Put your money where…
: So Blogger has had a bad day and the world around, pundits are now grumpy, suffering verbal constipation. What can we do about it? We love Blogger. Blogger, however, rests on the back on one man, Ev.
I paid $12 a year — an incredible bargain — to get rid of the ad.
What would I pay to know that Blogger is going to be around (saving me the hell of installing CGIs and losing a weekend or a week)?
I start the bidding at $100/year. You vote in the poll at the right….
Fly high
: POWs are likely to be drugged for the flight to Cuba. Damned good idea. Maybe that’s an alternative to flying naked for the rest of us. Solves problems of jet lag and gabby neighbors.
Tacky Terror Tourism (con’t.)
: Yesterday, I complained about the ticket scheme at the World Trade Center observation platform — not about the tickets and the need to control the crowd but about putting the ticket booth across town at the tourist trap, the South Street Seaport, just to try to drive sales of tourist shlock. (They now protest that they just wanted to get people to a place where they could use the bathroom and have lunch.)
Today, the New York Post takes on the “OUTRAGE” of tacky terror tourism shlock being sold around the World Trade Center itself. Here’s the story; here’s a Steve Dunleavy column.
Most disturbing is the picture that goes with the Post story: two tourists wearing Ground Zero hats, as if this were just another tourist attraction that should spawn human bumper stickers: a DisneyWorld, a Seaworld, or, yes, the World Trade Center itself when it stood. What’s next: “I Survived Ground Zero” T-shirts? Cans of “Ground Zero Contaminated Air”? Snowglobes with ash falling around the financial district?
This is still a burial ground. It is the site of the worst mass murder and attack in our history. It should be treated with respect.
When I went to Dachau, I found no Dachau KZ hats and T-shirts. I found no attempt by the town to drive me to its stores.
Our heroes and victims deserve at least that much respect.

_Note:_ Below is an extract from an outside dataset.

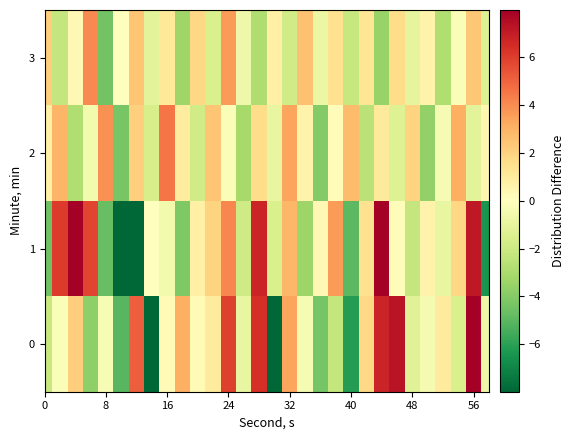

Which series has the widest spread of values?

1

: I will write in a few days about my own view of a proper use of the World Trade Center site.
I stand corrected
: I just found Mark Steyn‘s “correction” regarding credit for the Fly Naked campaign. Actually, there was nothing to correct; it’s an idea that makes universal sense. But there is an art to writing a “correction” anyway:
CORRECTION: On Thursday, I credited the Naked Air concept, claimed by Tom Friedman of The New York Times, to Ken Layne. Ever since, I’ve been barraged by counter-claims: Internet pundit Jeff Jarvis says it’s his idea; the leggy lovely commentatrix Ann Coulter, of Politically Incorrect, CNN et al., mentioned it in a November column; and in the early Seventies, at the dawn of the hijack era, the late Archie Bunker suggested it on All In The Family. Kudos to them all, though, if I had to fly naked with any of them, I’d pick Ann. Naked Air: We love to fly. And it shows.
Wear it proudly
: Robert Wright in Slate calls us all a bunch of “hawk triumphalists.” He’s trying to bring back his good-old-days of anti-war whining, saying that all our victory in Afghanistan doesn’t stop the Richard “Maxwell Stupid” Reids of the world. Logic alert. So we shouldn’t fight in Afghanistan to defeat bin Laden just because it isn’t one-stop-shopping for terror-stopping? No, we needed to defeat bin Laden and we need to root out terrorists wherever we find them and we need to (listen up, Tom Ridge) bolster our homeland defenses.
Ridge wakes up
: Even though Tom “Do-Nothing” Ridge shrugged at the teen terrorist pilot (and Ken Layne gave him that name as a result), we now read today — thank goodness, at last — that the Office of Homeland Security is looking for ways to improve security surrounding private aviation. Says the Times:
But officials are still groping for a way to control the sprawling general aviation system. The measures under consideration include banning flights made outside the supervision of an air traffic controller, a change that would ban most flights by small planes; increasing scrutiny of pilots, passengers and aircraft at the airports that handle flights other than scheduled airline and military flights; and putting more of the sky off-limits and launching fighter planes to enforce the restriction. One official said the most far- reaching steps were the least likely to be adopted.But short of grounding most private planes, the government’s air defense system is unable to prevent another suicide flight…
Instead of grappling, let me continue my effort to help Gov. Ridge (why does he still call himself Gov., by the way; job-change-remorese?) with a few concrete suggestions.
This is URGENT. I repeat: Terrorists have now shown that airplanes are their weapon of choice. They use flight schools to learn how to kill. They looked at crop dusting as a way to spread death. Now this teen nutjob almost hits a passenger jet with his miniplane.
So I say that all noncommercial private aviation (that is, everything but charter jets — hobbyists, in other words) has to be grounded until pilots can be given background checks and relicensed.
: Update: A great post from an Instapundit reader on Ridge’s bad case of terrorism denial.